▶ Your goal
Leaving out the images, reproduce every line of the data that follows exactly.
———
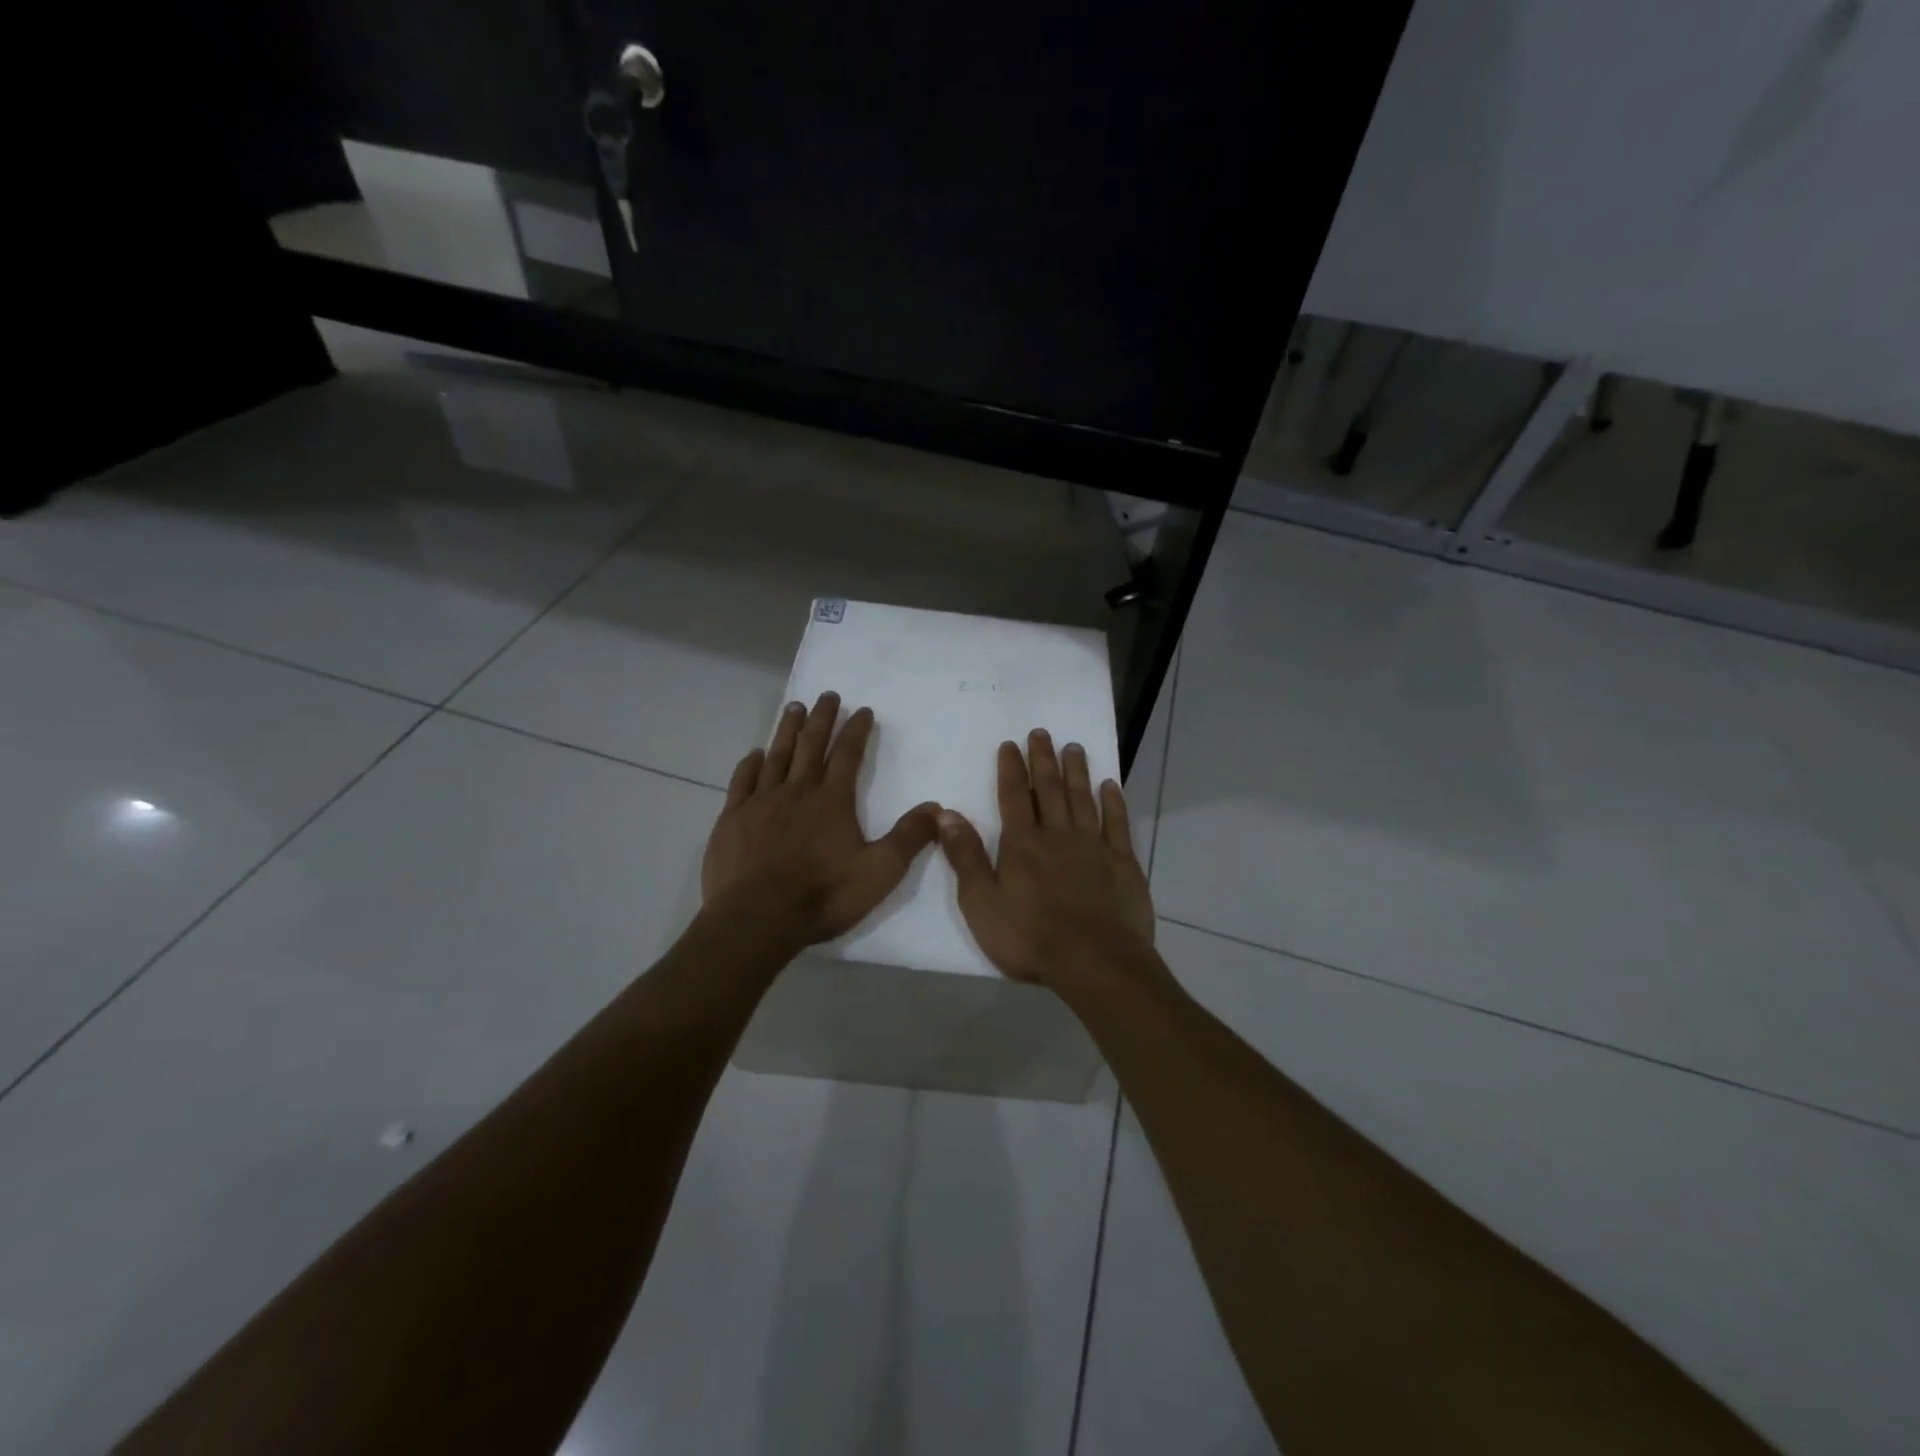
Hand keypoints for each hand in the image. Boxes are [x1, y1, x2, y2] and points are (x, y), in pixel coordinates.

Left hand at [703, 692, 941, 946]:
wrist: (757, 918)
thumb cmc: (823, 895)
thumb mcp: (880, 872)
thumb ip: (908, 838)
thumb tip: (937, 808)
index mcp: (832, 801)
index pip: (848, 755)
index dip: (856, 730)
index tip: (862, 710)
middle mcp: (797, 791)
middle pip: (811, 745)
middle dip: (821, 718)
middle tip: (827, 695)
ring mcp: (760, 803)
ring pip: (776, 756)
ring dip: (787, 730)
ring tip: (794, 707)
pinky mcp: (732, 819)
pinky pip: (742, 781)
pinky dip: (750, 764)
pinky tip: (754, 754)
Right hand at [937, 729, 1155, 988]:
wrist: (1094, 962)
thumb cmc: (1030, 938)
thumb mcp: (982, 903)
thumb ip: (966, 857)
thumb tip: (946, 814)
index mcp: (1022, 844)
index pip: (1014, 797)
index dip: (1011, 769)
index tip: (1010, 744)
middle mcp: (1058, 835)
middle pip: (1049, 789)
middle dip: (1043, 759)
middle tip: (1042, 732)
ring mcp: (1094, 846)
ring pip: (1083, 799)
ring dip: (1077, 771)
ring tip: (1074, 747)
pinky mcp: (1122, 863)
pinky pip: (1117, 824)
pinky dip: (1113, 802)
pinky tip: (1110, 785)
———
▶ Finished exercise
Hand keypoints for each hand in the image. Boxes are [x1, y1, x2, y2] and points are (x, y), in pixel coordinates.

Left hand at [703, 692, 941, 946]:
wrist: (757, 918)
thumb cmc: (823, 895)
thumb mcp: (880, 872)
thumb ip: (908, 838)
thumb tip: (937, 808)
index mcp: (832, 801)
index pip: (848, 755)
index dip: (856, 730)
index tip: (862, 710)
middle mcp: (797, 791)
middle pip: (811, 745)
middle dip: (821, 718)
middle tip: (827, 695)
ring mcp: (760, 803)
ring pip: (776, 756)
ring dip: (787, 730)
ring tip: (794, 707)
pinky mcp: (732, 819)
pinky pip: (742, 781)
pinky dip: (750, 764)
pinky tip: (754, 754)
Right hand at [937, 729, 1155, 988]:
wrist: (1094, 962)
thumb cmc: (1030, 938)
thumb mcp: (982, 903)
thumb ip: (966, 857)
thumb tip: (946, 814)
index mcp: (1022, 844)
index pip: (1014, 797)
index dip: (1011, 769)
index tip: (1010, 744)
middle mcp: (1058, 835)
middle pip: (1049, 789)
middle dip: (1043, 759)
middle tip: (1042, 732)
ring mcp: (1094, 846)
ring pip: (1083, 799)
ring dip: (1077, 771)
ring tip: (1074, 747)
pinky mcp: (1122, 863)
pinky pip: (1117, 824)
pinky dip: (1113, 802)
pinky tip: (1110, 785)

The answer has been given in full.